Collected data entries
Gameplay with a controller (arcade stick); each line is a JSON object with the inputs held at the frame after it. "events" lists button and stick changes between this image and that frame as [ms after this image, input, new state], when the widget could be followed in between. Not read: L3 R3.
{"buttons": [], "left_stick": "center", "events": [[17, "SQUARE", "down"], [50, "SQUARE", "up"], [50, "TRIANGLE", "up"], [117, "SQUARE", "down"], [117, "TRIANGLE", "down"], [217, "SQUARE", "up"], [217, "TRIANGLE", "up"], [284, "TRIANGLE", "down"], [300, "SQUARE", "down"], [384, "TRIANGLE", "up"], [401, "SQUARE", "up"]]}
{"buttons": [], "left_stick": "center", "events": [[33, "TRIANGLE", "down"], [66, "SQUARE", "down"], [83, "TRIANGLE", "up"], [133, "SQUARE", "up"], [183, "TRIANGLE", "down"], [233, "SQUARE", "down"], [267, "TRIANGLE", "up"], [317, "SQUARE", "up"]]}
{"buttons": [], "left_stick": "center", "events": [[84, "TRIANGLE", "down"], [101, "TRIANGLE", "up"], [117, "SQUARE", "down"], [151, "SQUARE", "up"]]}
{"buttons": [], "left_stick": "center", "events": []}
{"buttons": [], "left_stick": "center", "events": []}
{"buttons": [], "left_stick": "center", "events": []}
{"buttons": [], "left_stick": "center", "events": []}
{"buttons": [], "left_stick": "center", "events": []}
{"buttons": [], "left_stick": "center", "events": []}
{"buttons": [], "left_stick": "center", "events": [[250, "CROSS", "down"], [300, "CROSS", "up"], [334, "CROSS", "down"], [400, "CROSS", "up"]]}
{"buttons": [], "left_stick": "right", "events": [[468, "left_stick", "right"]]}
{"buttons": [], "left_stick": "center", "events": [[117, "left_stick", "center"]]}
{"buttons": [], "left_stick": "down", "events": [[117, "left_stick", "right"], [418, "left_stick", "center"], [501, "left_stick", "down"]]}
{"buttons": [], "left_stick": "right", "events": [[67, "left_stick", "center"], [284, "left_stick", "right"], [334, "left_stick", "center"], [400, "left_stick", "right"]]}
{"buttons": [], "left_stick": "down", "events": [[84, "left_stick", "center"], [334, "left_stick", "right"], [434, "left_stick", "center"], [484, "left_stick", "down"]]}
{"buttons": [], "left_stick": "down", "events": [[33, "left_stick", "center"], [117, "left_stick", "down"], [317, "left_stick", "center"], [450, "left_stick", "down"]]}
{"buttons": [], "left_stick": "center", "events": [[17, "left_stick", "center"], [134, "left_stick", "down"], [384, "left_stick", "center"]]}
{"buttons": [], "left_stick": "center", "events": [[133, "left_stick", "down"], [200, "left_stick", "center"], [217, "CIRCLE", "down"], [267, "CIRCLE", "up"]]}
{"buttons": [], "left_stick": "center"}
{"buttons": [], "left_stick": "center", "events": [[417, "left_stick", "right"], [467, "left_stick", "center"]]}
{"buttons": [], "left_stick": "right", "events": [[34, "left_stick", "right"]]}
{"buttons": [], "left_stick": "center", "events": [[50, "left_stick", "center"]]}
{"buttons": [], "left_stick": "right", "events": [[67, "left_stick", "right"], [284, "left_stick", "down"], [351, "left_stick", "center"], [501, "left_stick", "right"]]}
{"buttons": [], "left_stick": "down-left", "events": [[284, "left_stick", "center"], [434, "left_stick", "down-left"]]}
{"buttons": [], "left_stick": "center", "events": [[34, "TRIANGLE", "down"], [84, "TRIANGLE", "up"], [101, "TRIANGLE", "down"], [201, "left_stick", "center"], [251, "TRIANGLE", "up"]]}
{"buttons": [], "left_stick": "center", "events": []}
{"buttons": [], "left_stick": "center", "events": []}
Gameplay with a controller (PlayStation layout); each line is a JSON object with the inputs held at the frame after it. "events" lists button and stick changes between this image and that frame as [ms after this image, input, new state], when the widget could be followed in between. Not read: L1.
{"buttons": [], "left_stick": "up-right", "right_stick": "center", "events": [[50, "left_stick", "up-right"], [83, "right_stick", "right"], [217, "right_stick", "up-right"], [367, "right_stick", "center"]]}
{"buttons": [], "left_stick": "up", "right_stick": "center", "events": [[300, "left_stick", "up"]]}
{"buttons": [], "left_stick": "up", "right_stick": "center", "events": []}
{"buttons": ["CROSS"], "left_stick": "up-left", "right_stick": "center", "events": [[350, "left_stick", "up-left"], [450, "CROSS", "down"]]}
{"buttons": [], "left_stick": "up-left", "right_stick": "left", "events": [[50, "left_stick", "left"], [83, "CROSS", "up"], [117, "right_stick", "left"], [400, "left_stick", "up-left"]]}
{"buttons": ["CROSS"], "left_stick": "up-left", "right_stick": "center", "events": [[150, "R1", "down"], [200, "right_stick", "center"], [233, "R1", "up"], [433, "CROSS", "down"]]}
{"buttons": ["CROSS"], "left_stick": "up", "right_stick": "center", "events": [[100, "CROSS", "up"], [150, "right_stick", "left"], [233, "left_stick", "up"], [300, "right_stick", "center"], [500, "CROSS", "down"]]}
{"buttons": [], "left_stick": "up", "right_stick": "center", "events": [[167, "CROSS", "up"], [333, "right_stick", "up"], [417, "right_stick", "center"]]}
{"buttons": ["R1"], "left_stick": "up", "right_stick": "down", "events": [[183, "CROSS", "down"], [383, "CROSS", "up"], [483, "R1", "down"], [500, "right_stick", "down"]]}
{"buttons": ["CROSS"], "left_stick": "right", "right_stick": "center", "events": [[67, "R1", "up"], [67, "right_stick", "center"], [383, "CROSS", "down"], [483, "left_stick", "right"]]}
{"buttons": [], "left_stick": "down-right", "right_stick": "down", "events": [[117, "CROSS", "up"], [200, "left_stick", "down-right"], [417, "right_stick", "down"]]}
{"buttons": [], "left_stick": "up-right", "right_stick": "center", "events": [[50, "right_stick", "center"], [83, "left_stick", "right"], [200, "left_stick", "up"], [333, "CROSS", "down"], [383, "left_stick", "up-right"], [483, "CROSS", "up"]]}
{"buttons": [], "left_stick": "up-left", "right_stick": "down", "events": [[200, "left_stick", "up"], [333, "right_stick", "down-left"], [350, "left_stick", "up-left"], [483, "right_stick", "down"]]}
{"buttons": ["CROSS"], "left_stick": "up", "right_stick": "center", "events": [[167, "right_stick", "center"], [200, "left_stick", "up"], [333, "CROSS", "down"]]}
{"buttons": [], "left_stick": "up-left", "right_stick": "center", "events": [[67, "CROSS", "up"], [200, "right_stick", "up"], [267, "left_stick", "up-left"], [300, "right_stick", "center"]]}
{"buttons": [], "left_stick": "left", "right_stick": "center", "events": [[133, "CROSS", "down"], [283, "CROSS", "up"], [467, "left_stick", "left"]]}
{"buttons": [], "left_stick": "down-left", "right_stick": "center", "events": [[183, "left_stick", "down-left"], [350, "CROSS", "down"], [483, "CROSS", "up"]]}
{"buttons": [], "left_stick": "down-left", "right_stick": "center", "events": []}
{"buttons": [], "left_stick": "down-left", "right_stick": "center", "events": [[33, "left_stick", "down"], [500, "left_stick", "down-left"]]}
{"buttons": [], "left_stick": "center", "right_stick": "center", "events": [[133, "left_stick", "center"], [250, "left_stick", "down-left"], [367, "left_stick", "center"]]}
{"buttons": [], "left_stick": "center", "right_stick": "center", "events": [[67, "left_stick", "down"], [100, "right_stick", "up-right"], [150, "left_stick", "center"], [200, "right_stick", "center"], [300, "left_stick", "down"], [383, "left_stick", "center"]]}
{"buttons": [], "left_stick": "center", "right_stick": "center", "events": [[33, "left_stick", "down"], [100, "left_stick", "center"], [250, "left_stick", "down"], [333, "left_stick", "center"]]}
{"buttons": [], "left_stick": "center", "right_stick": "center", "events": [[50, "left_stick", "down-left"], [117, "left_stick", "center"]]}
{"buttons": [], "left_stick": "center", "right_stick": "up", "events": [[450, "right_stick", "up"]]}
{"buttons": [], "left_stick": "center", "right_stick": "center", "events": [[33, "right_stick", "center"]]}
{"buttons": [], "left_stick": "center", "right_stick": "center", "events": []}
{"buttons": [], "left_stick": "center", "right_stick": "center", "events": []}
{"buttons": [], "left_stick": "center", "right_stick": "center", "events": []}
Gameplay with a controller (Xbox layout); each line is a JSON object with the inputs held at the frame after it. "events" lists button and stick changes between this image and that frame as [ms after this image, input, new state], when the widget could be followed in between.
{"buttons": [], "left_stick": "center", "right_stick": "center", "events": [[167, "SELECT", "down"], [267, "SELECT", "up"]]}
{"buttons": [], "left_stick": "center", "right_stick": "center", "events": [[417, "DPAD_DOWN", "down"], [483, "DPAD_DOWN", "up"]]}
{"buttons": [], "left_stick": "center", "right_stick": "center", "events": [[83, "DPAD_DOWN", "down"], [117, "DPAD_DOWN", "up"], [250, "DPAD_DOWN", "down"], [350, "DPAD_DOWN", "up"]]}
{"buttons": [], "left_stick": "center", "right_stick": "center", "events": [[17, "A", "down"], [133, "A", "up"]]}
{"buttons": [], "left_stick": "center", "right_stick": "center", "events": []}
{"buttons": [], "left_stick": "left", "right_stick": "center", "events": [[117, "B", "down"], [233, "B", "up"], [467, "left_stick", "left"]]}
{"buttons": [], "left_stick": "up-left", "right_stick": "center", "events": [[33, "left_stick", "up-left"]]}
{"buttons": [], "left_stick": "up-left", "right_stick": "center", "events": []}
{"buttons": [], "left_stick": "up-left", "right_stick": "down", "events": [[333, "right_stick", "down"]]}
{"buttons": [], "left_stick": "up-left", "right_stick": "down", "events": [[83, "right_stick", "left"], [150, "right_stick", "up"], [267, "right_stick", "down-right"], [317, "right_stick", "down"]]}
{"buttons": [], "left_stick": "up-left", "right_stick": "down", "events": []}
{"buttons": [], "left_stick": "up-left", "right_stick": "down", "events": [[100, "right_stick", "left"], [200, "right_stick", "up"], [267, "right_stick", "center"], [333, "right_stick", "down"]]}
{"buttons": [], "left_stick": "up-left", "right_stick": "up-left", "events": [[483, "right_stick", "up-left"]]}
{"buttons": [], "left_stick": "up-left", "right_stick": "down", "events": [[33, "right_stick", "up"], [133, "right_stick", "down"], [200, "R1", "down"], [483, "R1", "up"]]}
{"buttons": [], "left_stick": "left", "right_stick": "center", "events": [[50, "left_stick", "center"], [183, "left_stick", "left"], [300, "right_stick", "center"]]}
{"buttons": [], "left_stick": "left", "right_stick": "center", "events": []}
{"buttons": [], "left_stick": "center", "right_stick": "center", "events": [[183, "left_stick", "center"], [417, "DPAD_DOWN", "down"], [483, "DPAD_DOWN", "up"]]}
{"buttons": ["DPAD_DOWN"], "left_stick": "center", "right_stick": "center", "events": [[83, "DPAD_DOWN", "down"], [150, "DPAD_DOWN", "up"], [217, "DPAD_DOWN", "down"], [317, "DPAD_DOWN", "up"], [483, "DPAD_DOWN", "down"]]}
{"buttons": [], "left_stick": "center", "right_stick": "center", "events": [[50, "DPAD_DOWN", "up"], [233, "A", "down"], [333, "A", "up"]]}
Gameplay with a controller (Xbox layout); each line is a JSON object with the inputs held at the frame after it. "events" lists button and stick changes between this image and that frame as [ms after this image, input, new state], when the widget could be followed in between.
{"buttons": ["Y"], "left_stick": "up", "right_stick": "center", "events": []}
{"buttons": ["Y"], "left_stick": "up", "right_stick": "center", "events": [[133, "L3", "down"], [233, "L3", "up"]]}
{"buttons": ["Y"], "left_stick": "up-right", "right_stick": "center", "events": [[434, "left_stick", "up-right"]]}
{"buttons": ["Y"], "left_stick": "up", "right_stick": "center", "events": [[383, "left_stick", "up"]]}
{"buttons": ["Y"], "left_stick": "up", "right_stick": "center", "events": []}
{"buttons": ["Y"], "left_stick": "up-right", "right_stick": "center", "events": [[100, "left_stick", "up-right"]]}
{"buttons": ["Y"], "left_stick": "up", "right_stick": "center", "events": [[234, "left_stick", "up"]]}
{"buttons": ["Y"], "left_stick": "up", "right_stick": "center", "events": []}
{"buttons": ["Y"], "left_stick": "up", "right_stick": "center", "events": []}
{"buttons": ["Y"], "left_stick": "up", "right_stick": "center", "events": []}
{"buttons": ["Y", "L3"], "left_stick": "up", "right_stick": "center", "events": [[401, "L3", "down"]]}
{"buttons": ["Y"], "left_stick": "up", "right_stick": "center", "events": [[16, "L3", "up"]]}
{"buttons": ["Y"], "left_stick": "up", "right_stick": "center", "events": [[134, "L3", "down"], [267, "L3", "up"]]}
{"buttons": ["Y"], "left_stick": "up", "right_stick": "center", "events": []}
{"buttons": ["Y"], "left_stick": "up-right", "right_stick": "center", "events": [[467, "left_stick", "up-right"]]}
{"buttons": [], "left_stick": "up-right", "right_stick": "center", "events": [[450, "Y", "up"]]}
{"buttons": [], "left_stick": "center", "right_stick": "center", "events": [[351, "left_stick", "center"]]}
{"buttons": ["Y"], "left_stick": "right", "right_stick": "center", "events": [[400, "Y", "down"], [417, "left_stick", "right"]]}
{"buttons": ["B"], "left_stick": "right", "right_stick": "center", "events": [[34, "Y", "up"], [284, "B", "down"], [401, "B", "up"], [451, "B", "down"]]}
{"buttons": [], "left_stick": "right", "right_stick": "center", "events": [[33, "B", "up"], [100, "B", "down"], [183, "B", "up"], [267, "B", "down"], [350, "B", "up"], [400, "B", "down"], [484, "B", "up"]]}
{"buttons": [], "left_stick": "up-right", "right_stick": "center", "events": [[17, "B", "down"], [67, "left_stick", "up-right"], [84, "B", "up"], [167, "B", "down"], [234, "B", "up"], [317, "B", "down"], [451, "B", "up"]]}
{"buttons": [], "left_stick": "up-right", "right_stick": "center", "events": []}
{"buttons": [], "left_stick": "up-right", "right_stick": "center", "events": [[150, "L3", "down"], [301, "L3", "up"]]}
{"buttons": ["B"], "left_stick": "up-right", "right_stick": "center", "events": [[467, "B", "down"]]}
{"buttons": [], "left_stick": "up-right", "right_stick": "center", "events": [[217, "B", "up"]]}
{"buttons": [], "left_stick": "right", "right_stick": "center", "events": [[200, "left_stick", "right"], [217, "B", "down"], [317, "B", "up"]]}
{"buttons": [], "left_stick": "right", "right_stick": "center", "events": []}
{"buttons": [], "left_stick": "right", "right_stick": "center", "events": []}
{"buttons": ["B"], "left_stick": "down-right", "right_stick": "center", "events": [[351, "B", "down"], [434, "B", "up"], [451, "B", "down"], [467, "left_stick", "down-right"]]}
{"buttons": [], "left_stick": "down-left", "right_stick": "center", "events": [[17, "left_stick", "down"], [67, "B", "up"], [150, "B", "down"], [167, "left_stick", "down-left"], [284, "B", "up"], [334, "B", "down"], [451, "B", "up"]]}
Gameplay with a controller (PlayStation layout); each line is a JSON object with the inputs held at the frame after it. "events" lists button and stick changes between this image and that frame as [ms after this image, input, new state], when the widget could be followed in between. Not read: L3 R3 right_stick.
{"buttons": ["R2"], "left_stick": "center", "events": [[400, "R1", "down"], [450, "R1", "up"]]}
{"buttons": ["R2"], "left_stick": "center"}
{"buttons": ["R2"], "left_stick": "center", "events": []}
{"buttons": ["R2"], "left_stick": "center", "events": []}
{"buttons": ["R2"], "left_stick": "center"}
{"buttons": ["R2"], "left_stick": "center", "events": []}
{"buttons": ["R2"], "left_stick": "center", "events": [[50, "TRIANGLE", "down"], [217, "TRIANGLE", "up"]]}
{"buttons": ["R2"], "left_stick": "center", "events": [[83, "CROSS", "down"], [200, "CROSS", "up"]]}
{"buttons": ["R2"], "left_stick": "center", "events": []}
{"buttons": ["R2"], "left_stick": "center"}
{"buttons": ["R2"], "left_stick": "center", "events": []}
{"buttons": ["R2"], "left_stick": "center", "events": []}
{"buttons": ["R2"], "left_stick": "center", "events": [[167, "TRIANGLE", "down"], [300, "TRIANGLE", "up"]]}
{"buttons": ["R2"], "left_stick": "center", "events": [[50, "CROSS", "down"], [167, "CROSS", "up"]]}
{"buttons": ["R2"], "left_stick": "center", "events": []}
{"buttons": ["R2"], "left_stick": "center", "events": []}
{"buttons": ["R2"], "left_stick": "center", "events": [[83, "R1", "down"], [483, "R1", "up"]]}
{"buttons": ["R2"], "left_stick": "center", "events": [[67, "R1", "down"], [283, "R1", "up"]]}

**What you are asked to do:** Copy down each line in the entries that has the word "PlayStation".

**Answer for this exercise:**
Gameplay with a controller (PlayStation layout); each line is a JSON object with the inputs held at the frame after it. "events" lists button and stick changes between this image and that frame as [ms after this image, input, new state], when the widget could be followed in between. Not read: L1.
Gameplay with a controller (PlayStation layout); each line is a JSON object with the inputs held at the frame after it. "events" lists button and stick changes between this image and that frame as [ms after this image, input, new state], when the widget could be followed in between. Not read: L3 R3 right_stick.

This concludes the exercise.